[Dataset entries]
■ ■ ■ ■

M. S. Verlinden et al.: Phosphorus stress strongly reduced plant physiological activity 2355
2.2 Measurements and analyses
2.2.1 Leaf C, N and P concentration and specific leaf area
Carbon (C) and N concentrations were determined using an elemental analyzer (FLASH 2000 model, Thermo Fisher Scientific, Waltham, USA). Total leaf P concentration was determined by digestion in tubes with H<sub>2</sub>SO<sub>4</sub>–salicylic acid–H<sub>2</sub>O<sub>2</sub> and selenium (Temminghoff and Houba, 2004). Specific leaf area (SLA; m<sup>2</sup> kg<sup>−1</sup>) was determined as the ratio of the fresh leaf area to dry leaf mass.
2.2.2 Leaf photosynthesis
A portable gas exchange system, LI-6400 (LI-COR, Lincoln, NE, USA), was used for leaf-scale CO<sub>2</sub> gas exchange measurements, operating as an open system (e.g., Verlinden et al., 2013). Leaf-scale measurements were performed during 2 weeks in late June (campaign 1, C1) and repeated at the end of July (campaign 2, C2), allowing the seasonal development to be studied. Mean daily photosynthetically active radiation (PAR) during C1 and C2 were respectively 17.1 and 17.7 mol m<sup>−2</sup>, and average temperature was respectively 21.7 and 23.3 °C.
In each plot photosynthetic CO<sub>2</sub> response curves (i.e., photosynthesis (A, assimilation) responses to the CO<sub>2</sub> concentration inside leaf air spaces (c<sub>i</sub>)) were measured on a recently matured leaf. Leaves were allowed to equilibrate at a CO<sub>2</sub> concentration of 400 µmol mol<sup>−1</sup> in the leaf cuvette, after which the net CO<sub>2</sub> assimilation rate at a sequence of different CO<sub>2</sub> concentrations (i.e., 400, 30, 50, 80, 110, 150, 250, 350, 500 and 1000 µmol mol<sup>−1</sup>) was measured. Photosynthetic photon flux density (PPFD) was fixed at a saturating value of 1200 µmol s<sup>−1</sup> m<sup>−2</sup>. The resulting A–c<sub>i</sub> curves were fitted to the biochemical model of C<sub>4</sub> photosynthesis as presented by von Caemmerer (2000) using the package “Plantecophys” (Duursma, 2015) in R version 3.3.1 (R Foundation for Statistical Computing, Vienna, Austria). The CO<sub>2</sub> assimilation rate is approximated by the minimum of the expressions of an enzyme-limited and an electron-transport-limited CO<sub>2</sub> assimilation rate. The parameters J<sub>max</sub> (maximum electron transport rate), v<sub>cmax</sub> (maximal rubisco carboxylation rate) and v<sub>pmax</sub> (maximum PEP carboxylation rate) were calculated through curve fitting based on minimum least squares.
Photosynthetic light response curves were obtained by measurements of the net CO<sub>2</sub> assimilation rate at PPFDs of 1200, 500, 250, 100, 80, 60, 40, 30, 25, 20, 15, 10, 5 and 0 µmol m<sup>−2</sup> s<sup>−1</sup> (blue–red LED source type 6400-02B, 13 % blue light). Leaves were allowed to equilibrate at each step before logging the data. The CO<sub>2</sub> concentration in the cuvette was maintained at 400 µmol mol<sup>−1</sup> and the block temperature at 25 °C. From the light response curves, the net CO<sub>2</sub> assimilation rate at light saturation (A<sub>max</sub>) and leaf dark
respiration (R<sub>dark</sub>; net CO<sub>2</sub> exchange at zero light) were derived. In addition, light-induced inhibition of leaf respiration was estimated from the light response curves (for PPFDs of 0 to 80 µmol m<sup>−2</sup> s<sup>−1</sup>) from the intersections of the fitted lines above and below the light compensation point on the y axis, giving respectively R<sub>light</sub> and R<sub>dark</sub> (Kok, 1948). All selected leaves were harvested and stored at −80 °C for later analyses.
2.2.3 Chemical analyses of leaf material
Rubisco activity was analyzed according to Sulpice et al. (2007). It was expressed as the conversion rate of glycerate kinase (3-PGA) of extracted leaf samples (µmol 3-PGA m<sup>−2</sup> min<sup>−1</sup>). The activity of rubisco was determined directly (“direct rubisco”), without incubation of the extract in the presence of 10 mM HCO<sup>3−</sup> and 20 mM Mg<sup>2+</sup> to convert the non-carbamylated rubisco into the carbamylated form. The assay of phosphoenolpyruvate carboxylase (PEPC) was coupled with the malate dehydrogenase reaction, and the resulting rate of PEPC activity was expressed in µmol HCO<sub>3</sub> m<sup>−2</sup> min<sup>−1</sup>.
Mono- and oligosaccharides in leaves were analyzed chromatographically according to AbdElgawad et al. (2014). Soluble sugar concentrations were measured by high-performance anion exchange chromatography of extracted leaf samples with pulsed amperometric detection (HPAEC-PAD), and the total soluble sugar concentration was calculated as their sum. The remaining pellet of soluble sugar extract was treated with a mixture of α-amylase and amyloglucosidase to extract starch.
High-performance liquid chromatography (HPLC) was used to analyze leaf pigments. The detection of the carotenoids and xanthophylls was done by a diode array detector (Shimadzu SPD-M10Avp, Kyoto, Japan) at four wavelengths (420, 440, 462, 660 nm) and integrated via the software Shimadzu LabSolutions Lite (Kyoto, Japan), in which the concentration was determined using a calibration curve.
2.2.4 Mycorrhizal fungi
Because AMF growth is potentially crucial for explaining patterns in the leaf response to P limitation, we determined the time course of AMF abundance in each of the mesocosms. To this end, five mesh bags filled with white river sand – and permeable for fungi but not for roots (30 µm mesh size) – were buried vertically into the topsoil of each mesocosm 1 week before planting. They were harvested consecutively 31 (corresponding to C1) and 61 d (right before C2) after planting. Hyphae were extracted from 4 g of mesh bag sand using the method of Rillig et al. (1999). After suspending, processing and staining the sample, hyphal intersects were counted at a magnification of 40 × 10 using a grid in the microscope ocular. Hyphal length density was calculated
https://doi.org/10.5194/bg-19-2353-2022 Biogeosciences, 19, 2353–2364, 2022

■ ■ ■ ■

* [WHAT TO DO] All that is wanted is a faithful reproduction of the line above with "2.2 Measurements and analyses", the line with "A portable gas", and every line in between.

* [THE ANSWER]
2.2 Measurements and analyses
2.2.1 Leaf C, N and P concentration and specific leaf area
Carbon (C) and N concentrations were determined using an elemental analyzer (FLASH 2000 model, Thermo Fisher Scientific, Waltham, USA). Total leaf P concentration was determined by digestion in tubes with H<sub>2</sub>SO<sub>4</sub>–salicylic acid–H<sub>2</sub>O<sub>2</sub> and selenium (Temminghoff and Houba, 2004). Specific leaf area (SLA; m<sup>2</sup> kg<sup>−1</sup>) was determined as the ratio of the fresh leaf area to dry leaf mass.
2.2.2 Leaf photosynthesis
A portable gas exchange system, LI-6400 (LI-COR, Lincoln, NE, USA), was used for leaf-scale CO<sub>2</sub> gas exchange measurements, operating as an open system (e.g., Verlinden et al., 2013). Leaf-scale measurements were performed during 2 weeks in late June (campaign 1, C1) and repeated at the end of July (campaign 2, C2), allowing the seasonal development to be studied. Mean daily photosynthetically active radiation (PAR) during C1 and C2 were respectively 17.1 and 17.7 mol m<sup>−2</sup>, and average temperature was respectively 21.7 and 23.3 °C.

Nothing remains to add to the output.